Count how many lines in the material below hold the word "mesmos"; the reply is that number alone.

━━━ Supplied data

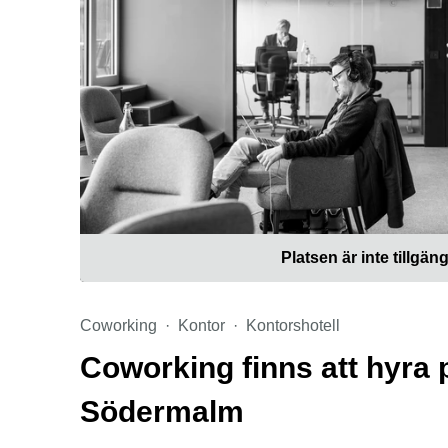
Platsen är inte tillgäng
Coworking
Kontor
Kontorshotell
Coworking finns att hyra 
Södermalm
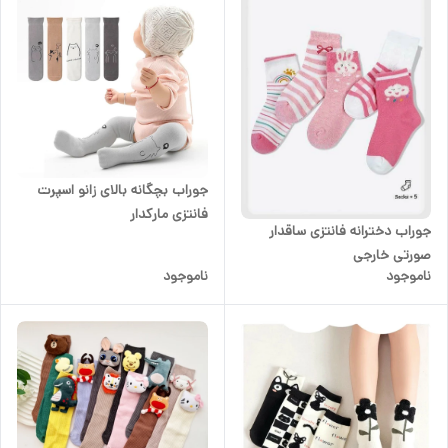
جوراب بچگانه بالای زانو اسپرت
فانتزی مارکدار
جوراب دخترانه فانتزی ساقدار
صورتی خارجی
ناموجود
ناموجود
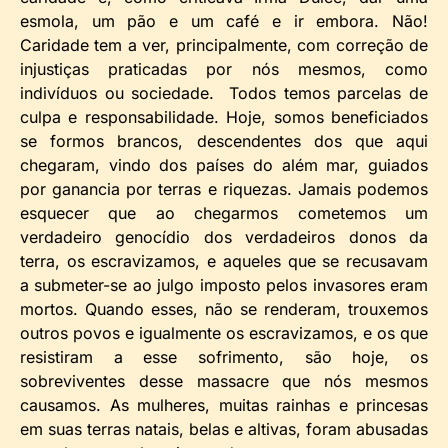
esmola, um pão e um café e ir embora. Não!
Caridade tem a ver, principalmente, com correção de
injustiças praticadas por nós mesmos, como
indivíduos ou sociedade. Todos temos parcelas de
culpa e responsabilidade. Hoje, somos beneficiados
se formos brancos, descendentes dos que aqui
chegaram, vindo dos países do além mar, guiados
por ganancia por terras e riquezas. Jamais podemos
esquecer que ao chegarmos cometemos um
verdadeiro genocídio dos verdadeiros donos da
terra, os escravizamos, e aqueles que se recusavam
a submeter-se ao julgo imposto pelos invasores eram
mortos. Quando esses, não se renderam, trouxemos
outros povos e igualmente os escravizamos, e os que
resistiram a esse sofrimento, são hoje, os
sobreviventes desse massacre que nós mesmos
causamos. As mulheres, muitas rainhas e princesas
em suas terras natais, belas e altivas, foram abusadas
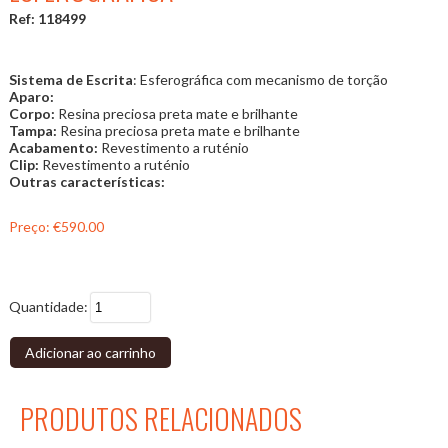
Ref: 118499
Sistema de Escrita
: Esferográfica com mecanismo de torção
Aparo:
Corpo:
Resina preciosa preta mate e brilhante
Tampa:
Resina preciosa preta mate e brilhante
Acabamento:
Revestimento a ruténio
Clip:
Revestimento a ruténio
Outras características:
Preço:
€590.00
Quantidade:
Adicionar ao carrinho
PRODUTOS RELACIONADOS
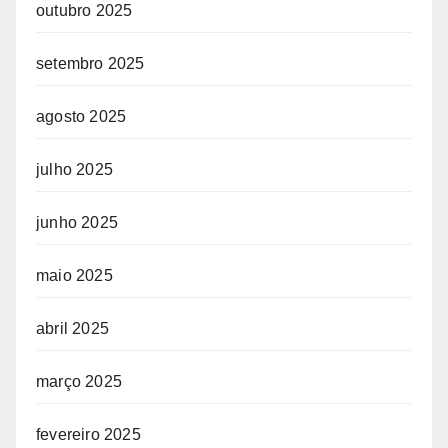
outubro 2025
setembro 2025
agosto 2025
julho 2025
junho 2025
maio 2025
abril 2025
março 2025
fevereiro 2025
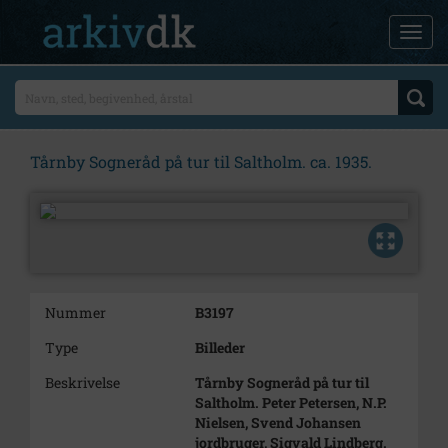
Tårnby Sogneråd på tur til Saltholm. ca. 1935.
Nummer
B3197
Type
Billeder
Beskrivelse
Tårnby Sogneråd på tur til
Saltholm. Peter Petersen, N.P.
Nielsen, Svend Johansen
jordbruger, Sigvald Lindberg.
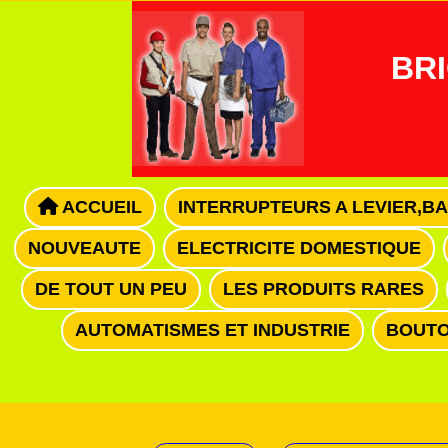
Panneau de gestion des cookies
BRI
ACCUEIL
INTERRUPTEURS A LEVIER,B
NOUVEAUTE
ELECTRICITE DOMESTIQUE
DE TOUT UN PEU
LES PRODUITS RARES
AUTOMATISMES ET INDUSTRIE
BOUTO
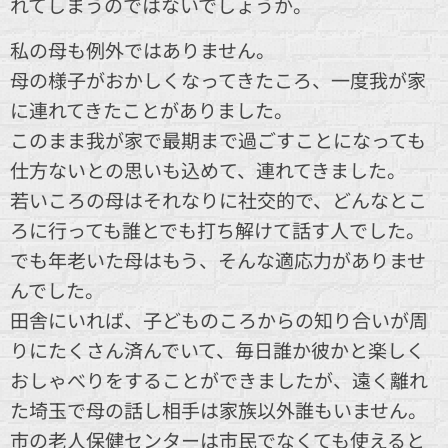
れてしまうのではないでしょうか。
私の母も例外ではありません。
母の様子がおかしくなってきたころ、一度我が家
に連れてきたことがありました。
このまま我が家で最期まで過ごすことになっても
仕方ないとの思いも込めて、連れてきました。
若いころの母はそれなりに社交的で、どんなとこ
ろに行っても誰とでも打ち解けて話す人でした。
でも年老いた母はもう、そんな適応力がありませ
んでした。
田舎にいれば、子どものころからの知り合いが周
りにたくさん済んでいて、毎日誰か彼かと楽しく
おしゃべりをすることができましたが、遠く離れ
た埼玉で母の話し相手は家族以外誰もいません。
市の老人保健センターは市民でなくても使えると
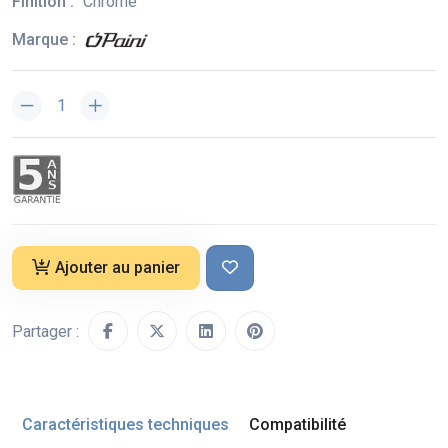
Finition :
Chrome
Marque :
Ajouter au panier
Partager :
Caractéristiques techniques
Compatibilité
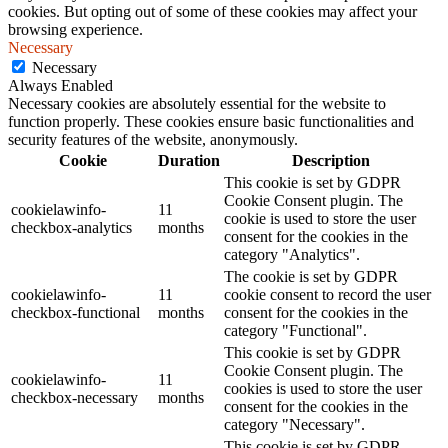
cookies. But opting out of some of these cookies may affect your
browsing experience.
Necessary
Necessary
Always Enabled
Necessary cookies are absolutely essential for the website to
function properly. These cookies ensure basic functionalities and
security features of the website, anonymously.
Cookie
Duration
Description
This cookie is set by GDPR
Cookie Consent plugin. The
cookielawinfo-
11
cookie is used to store the user
checkbox-analytics
months
consent for the cookies in the
category "Analytics".
The cookie is set by GDPR
cookielawinfo-
11
cookie consent to record the user
checkbox-functional
months
consent for the cookies in the
category "Functional".
This cookie is set by GDPR
Cookie Consent plugin. The
cookielawinfo-
11
cookies is used to store the user
checkbox-necessary
months
consent for the cookies in the
category "Necessary".
This cookie is set by GDPR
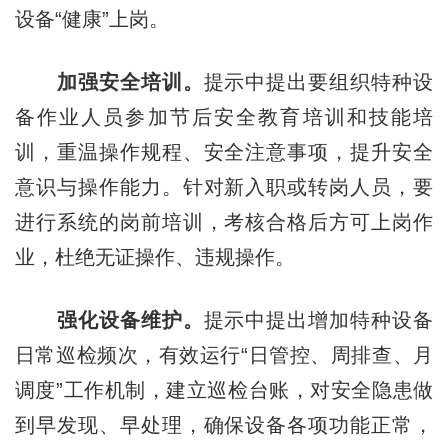
设备“健康”上岗。
加强安全培训。
提示中提出要组织特种设
备作业人员参加节后安全教育培训和技能培
训，重温操作规程、安全注意事项，提升安全
意识与操作能力。针对新入职或转岗人员，要
进行系统的岗前培训，考核合格后方可上岗作
业，杜绝无证操作、违规操作。
强化设备维护。
提示中提出增加特种设备
日常巡检频次，有效运行“日管控、周排查、月
调度”工作机制，建立巡检台账，对安全隐患做
到早发现、早处理，确保设备各项功能正常，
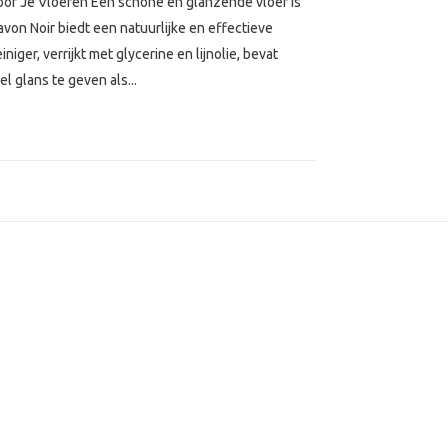
 voor Je Vloeren Een schone en glanzende vloer is
avon Noir biedt een natuurlijke en effectieve
niger, verrijkt met glycerine en lijnolie, bevat
l glans te geven als...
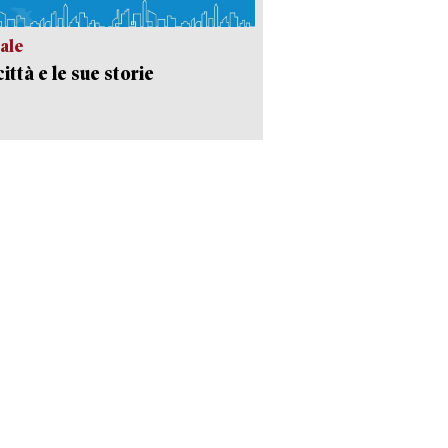
ale
ittà e le sue storie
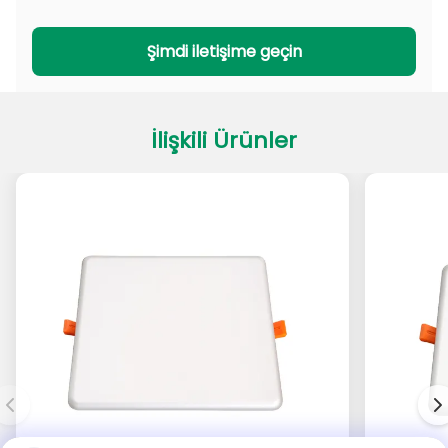
PADL Serisi
PACL Serisi
Şimdi iletişime geçin
İlişkili Ürünler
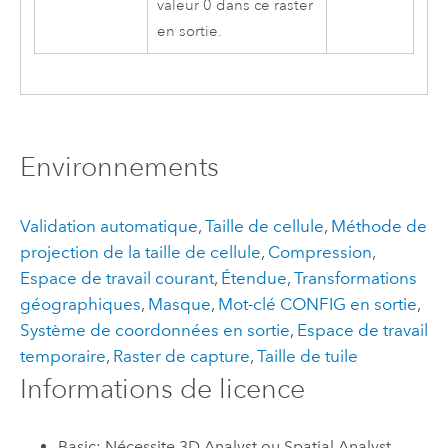
valeur 0 dans ce raster
en sortie.
Environnements
Validation automatique
,
Taille de cellule
,
Méthode de
projection de la taille de cellule
,
Compression
,
Espace de travail courant
,
Étendue
,
Transformations
géographiques
,
Masque
,
Mot-clé CONFIG en sortie
,
Système de coordonnées en sortie
,
Espace de travail
temporaire
,
Raster de capture
,
Taille de tuile
Informations de licence
Basic: Nécessite 3D Analyst ou Spatial Analyst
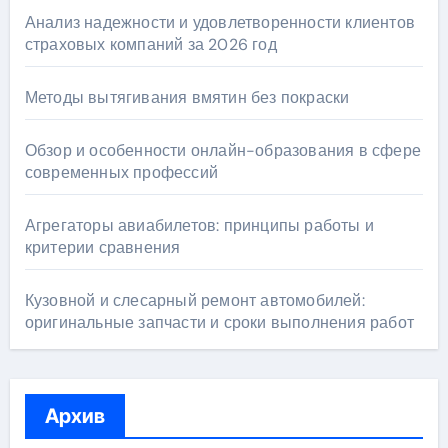
Анализ надежности и удовлетворенности клиентов
страховых компаний за 2026 год
Методы вытягивания вмятин без покраски
Обзор и особенности онлайн-образования в сфере
современных профессий
Агрегаторы авиабилетов: принципы работы и
критерии сравнения
Кузовной и слесарный ремонт автомобилей:
оригинальные запчасти и сроки выполнения работ
Архив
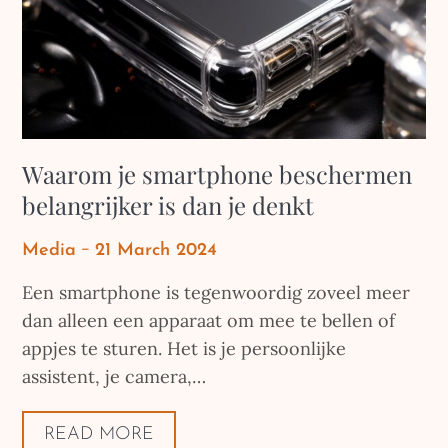
Waarom je smartphone beschermen
belangrijker is dan je denkt
Posted
Media
21 March 2024
on
Een smartphone is tegenwoordig zoveel meer
dan alleen een apparaat om mee te bellen of
appjes te sturen. Het is je persoonlijke
assistent, je camera,…
READ MORE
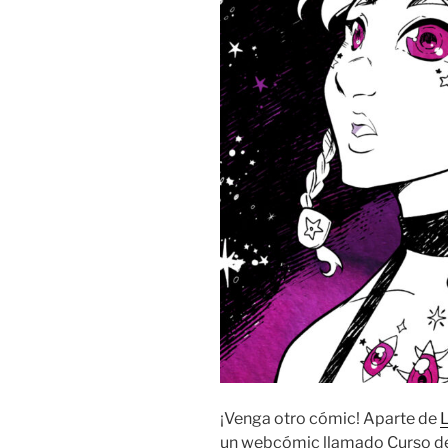
¡Venga otro cómic! Aparte de
L
un webcómic llamado Curso de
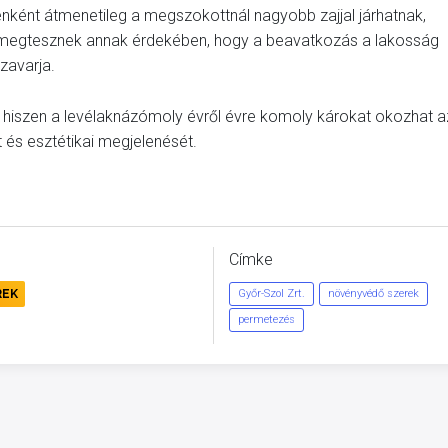
nként átmenetileg a megszokottnál nagyobb zajjal járhatnak,
t megtesznek annak érdekében, hogy a beavatkozás a lakosság
zavarja.
 hiszen a levélaknázómoly évről évre komoly károkat okozhat a
 és esztétikai megjelenését.
Címke
REK
Győr-Szol Zrt.
növényvédő szerek
permetezés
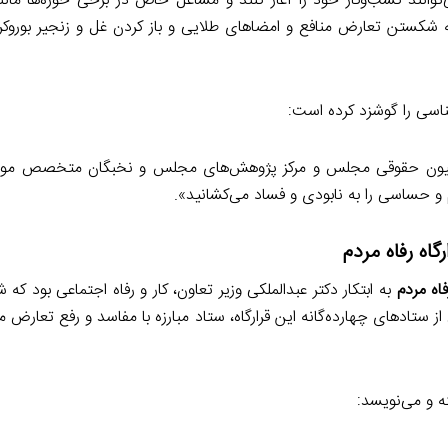
وانند کسب‌وکار خود را آغاز کنند و مشاغل خاص در برخی حوزه‌ها مان
شکستن تعارض منافع و امضاهای طلایی و باز کردن غل و زنجیر بوروکرا
شناسی را گوشزد کرده است:
ر کمیسیون حقوقی مجلس و مرکز پژوهش‌های مجلس و نخبگان متخصص مو
 و حساسی را به نابودی و فساد می‌کشانید».
گاه رفاه مردم
فاه مردم
ز ستادهای چهارده‌گانه این قرارگاه، ستاد مبارزه با مفاسد و رفع تعارض 
ه و می‌نویسد:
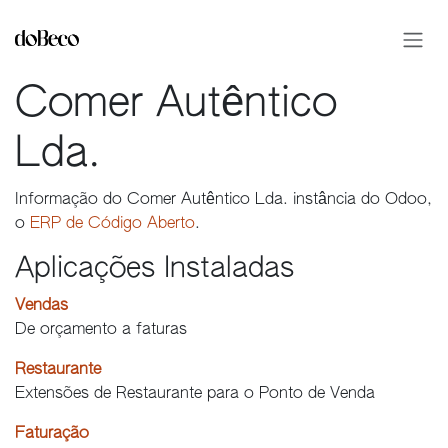
Pular para o conteúdo
Comer Autêntico
Lda.
Informação do Comer Autêntico Lda. instância do Odoo,
o
ERP de Código Aberto
.
Aplicações Instaladas
Vendas
De orçamento a faturas
Restaurante
Extensões de Restaurante para o Ponto de Venda
Faturação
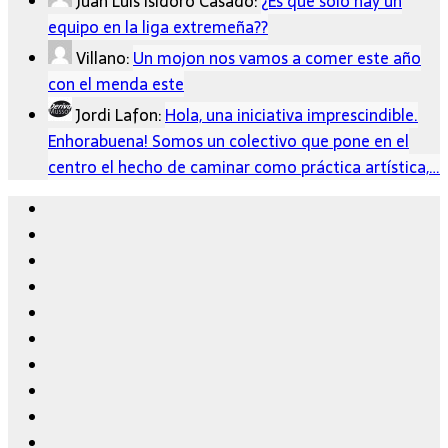
Juan Luis Isidoro Casado:
¿Es que solo hay un
equipo en la liga extremeña??
Villano:
Un mojon nos vamos a comer este año
con el menda este
Jordi Lafon:
Hola, una iniciativa imprescindible.
Enhorabuena! Somos un colectivo que pone en el
centro el hecho de caminar como práctica artística,…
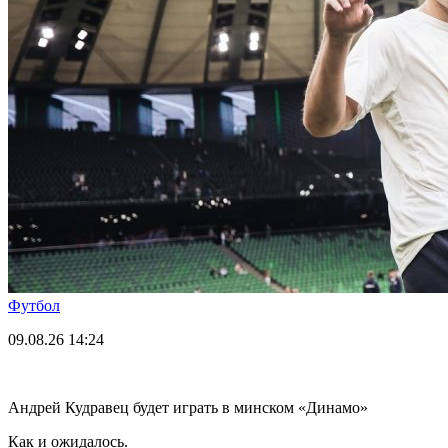
Футбол
09.08.26
14:24
Андрей Кудравец будет играть в минском «Динамо»
Как и ожидалось.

━━━━━━

**Response to this exercise**
2